Research

Conventional optical elements such as lenses and prisms are constrained by the natural properties of their materials, limiting device functionality and compactness. We break these limits using nanophotonics. By engineering artificial structures at the subwavelength nanoscale, we create ultrathin metamaterials and metasurfaces that allow precise control of the wavefront, intensity, polarization, and spectrum of light.

Our work has introduced unprecedented degrees of freedom in optical design, such as achieving the complete, simultaneous control of amplitude and phase in a single nanoscale device (Lee et al., Nanoscale 2018). Backed by extensive expertise in nanofabrication and novel material recipes, we ensure our theoretical designs translate into experimentally robust physical devices.

While nanophotonics offers incredible control at the device level, its true potential is realized only when integrated into functional systems. A major focus of our lab is overcoming the fundamental trade-offs between form factor and performance in modern wearable displays.

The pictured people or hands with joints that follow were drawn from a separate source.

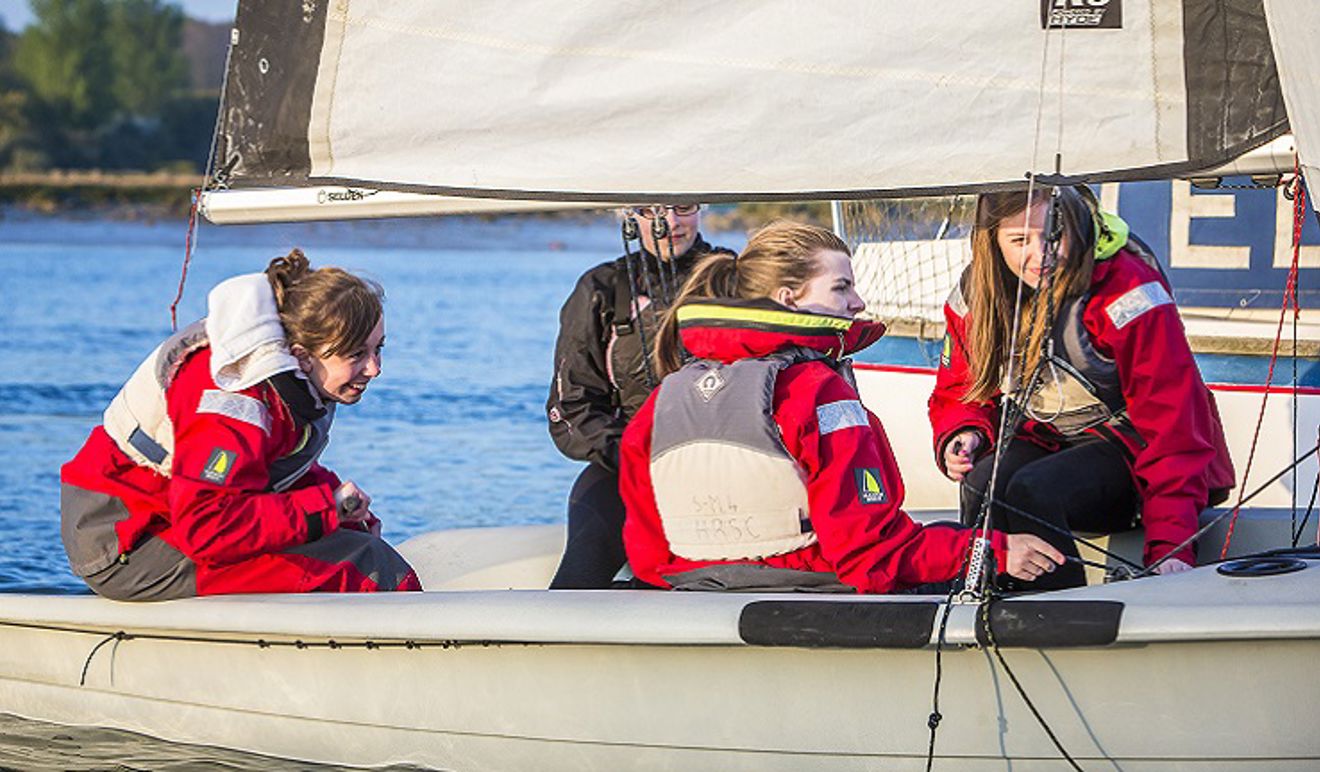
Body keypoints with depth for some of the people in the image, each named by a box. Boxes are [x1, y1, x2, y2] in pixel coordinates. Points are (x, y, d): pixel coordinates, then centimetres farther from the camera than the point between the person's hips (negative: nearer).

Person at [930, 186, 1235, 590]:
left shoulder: (1128, 293, -21)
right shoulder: (976, 295, -3)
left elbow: (1174, 420, -22)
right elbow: (959, 391, 15)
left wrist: (1170, 545, -30)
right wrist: (962, 435, -12)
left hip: (1129, 446, -5)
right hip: (1044, 442, 5)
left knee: (1031, 492, -33)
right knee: (983, 485, -28)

We pioneer the holistic integration of nanophotonics into full optical system prototypes. By reimagining optical architectures, we have developed see-through metasurface eyepieces that dramatically expand the field of view for immersive augmented reality (Lee et al., Nature Communications 2018). Furthermore, we recently demonstrated the first compact, optical see-through AR system capable of delivering true 3D holographic content in a wearable form factor by combining inverse-designed metasurface waveguides and physics-informed AI models (Gopakumar and Lee et al., Nature 2024).

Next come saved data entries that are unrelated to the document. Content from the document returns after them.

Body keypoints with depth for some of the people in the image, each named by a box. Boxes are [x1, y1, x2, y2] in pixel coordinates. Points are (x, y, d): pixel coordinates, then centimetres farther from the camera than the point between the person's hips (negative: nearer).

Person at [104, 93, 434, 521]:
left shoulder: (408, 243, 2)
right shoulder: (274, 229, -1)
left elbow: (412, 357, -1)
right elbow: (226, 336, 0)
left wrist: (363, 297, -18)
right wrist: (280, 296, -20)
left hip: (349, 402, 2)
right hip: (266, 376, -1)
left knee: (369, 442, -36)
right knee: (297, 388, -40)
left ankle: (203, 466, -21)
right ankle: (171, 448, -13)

Real-world optical systems inevitably face physical limitations, optical aberrations, and nanofabrication imperfections that prevent them from achieving theoretical perfection. To bridge the gap between simulation and reality, we integrate computational optics and physics-informed AI into the hardware loop.

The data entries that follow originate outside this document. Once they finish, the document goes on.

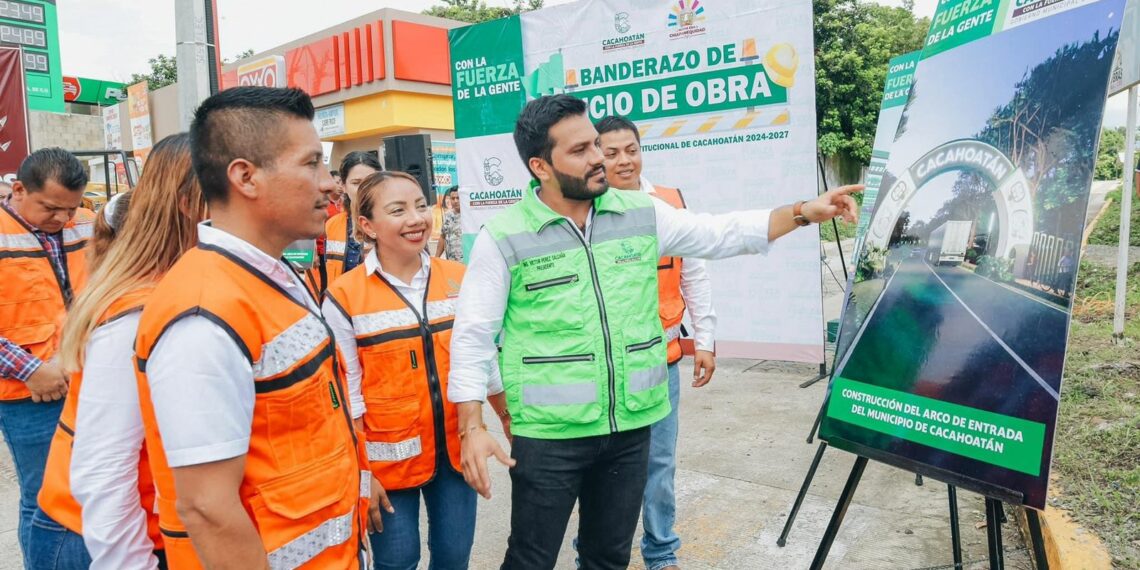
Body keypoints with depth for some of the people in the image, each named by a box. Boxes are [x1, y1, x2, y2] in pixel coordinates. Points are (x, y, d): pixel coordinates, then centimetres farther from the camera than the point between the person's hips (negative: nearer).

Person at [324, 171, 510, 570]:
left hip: (456, 448, 3)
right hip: (389, 457, -3)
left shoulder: (459, 279, -2)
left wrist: (509, 421, 9)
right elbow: (346, 392, -8)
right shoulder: (344, 298, -12)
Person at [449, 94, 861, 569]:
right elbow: (473, 335, -7)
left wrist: (804, 213, 2)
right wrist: (472, 428, -11)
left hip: (632, 425, 4)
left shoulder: (642, 214, 2)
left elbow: (721, 234, 9)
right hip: (549, 435, -3)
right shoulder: (503, 238, -10)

By developing AI models grounded in physical principles and trained on actual experimental data, we can computationally predict, simulate, and invert complex optical processes. For instance, we use these models to computationally "pre-distort" input holograms, canceling out hardware errors and transforming a noisy prototype into a high-fidelity display. This hardware-software co-optimization extends across diverse platforms, including chip-scale quantitative phase microscopes and 3D holographic AR glasses.